I looked at Donegal, Spider, and he repulsed me. He absolutely repulsed me. He was, in my mind, not only a spider in name but in body…a swollen, soft-bodied parasite, leggy and grotesque, astride a web of human victims that had been drained, sipped dry. I wanted to crush him. To step on him until the juice was squeezed from him. He was offensive and disgusting. As I looked on him, I knew he sensed my revulsion, my hate, my need to destroy him. His image became hazy. He was still there, but he was making me think he wasn’t. Hallucination. It was another tool in his kit.
He talked and I listened. PHOBIC began as a clandestine research program with military applications. But the PHOBICs themselves—he indicated that there were forty or fifty of them—soon began to realize that they were the new world order. It was easy for them to manipulate people and events, particularly when they joined their minds together and formed what was called the PHOBIC Consciousness. They were very powerful. Then…the Awakening. World govern
ments falling. Chaos. Disorder. The PHOBICs were so arrogant, of course, that the idea of them dying with the rest of the human herd was unthinkable.
But there was an answer.
It was experimental and highly classified, but it had potential.
It was called X-Plasma: synthetic blood. Synthetic blood was not new, he pointed out. Trials had been going on for some time involving Polyheme, Oxyglobin, Hemotech, and a variety of others. Pharmaceuticals were pouring millions into the development of it. It would be the cutting edge of biotechnology: blood that was pure, free from infection of any sort, and universal: it could be given to anyone regardless of blood grouping. The thing was, as corporations scurried about trying to develop their synthetic blood products, it had already been perfected.

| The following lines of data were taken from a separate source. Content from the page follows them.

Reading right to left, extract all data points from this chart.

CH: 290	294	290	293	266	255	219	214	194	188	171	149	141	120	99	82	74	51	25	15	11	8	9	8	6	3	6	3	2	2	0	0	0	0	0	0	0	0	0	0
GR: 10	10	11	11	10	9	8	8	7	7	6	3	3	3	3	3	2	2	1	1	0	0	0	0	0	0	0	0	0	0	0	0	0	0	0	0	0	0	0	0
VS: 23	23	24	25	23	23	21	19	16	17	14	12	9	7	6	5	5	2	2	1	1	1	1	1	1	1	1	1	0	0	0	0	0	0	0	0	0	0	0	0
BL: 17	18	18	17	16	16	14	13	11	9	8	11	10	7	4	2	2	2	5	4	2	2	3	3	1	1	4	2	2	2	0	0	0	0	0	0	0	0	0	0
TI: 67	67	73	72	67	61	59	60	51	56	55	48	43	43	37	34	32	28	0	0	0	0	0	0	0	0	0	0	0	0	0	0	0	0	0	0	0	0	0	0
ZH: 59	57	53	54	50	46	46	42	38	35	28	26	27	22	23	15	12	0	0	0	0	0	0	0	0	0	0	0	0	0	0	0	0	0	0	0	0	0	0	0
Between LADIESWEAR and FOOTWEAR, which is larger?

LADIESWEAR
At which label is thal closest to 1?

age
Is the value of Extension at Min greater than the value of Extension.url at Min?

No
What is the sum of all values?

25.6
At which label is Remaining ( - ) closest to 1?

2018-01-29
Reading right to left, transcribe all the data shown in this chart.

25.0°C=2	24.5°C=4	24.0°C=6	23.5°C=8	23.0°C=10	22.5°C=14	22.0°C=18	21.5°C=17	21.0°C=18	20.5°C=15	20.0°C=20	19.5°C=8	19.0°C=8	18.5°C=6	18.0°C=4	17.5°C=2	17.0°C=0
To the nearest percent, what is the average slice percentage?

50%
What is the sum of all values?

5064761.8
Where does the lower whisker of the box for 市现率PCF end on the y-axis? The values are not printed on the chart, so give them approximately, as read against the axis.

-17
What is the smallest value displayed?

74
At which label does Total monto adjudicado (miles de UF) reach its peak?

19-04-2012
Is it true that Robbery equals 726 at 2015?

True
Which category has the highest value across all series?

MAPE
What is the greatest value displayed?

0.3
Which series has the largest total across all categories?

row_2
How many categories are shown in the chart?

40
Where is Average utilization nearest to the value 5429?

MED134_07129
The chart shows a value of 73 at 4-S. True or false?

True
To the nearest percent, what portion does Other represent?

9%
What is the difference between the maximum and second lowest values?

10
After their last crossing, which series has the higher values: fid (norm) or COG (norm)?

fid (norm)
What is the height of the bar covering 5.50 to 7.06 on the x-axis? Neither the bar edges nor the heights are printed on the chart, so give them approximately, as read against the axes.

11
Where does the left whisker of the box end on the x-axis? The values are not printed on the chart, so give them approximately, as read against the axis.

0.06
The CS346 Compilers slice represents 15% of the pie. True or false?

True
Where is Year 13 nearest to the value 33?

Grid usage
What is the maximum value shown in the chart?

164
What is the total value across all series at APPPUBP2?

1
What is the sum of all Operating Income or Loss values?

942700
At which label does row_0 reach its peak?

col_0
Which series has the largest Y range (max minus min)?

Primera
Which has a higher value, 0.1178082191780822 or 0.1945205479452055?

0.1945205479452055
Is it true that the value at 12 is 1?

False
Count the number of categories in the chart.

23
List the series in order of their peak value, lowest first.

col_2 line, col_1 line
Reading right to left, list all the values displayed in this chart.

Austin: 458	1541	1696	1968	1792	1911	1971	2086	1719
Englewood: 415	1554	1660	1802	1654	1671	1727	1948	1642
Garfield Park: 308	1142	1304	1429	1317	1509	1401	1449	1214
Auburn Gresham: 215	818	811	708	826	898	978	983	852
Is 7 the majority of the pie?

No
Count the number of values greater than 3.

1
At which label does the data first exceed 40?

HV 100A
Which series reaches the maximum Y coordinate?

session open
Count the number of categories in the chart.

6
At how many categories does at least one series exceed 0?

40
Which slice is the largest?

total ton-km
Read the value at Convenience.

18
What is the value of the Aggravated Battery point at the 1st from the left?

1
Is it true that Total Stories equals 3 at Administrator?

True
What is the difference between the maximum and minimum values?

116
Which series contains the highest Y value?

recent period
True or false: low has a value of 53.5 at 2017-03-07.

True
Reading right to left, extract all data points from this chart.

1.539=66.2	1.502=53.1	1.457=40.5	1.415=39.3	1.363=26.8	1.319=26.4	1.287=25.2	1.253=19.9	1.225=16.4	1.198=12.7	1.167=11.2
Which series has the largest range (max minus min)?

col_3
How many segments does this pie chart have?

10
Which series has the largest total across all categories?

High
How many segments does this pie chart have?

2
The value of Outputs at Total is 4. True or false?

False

The Department of Defense had given DARPA—the Defense Advanced Research Projects Agency—nearly unlimited resources and biomedical teams at the Army Medical Research Institute had developed a functional synthetic blood from embryonic stem cells: X-Plasma. The PHOBICs had their blood completely replaced with X-Plasma, making them completely immune to Necrophage infection.
“But it didn’t work out like you thought?”
“Not completely.”
What he didn’t tell me, I saw in his mind. Because without even realizing he was doing it, he had uplinked with me yet again. X-Plasma cells transported oxygen just fine, but after a time they created a sort of systemic bacterial infection that caused the immune system to withhold iron. Lack of iron created an enzyme imbalance which resulted in an exotic form of Porphyria. The sufferers needed iron and the richest source of iron in nature was blood. It was thought that Porphyria victims helped advance vampire folklore in the Middle Ages because they needed blood, were photosensitive and could not go out in direct sunlight. The disease made their skin yellow, their teeth and fingernails to grow unnaturally. It also caused psychosis, bloodlust, and mental aberration.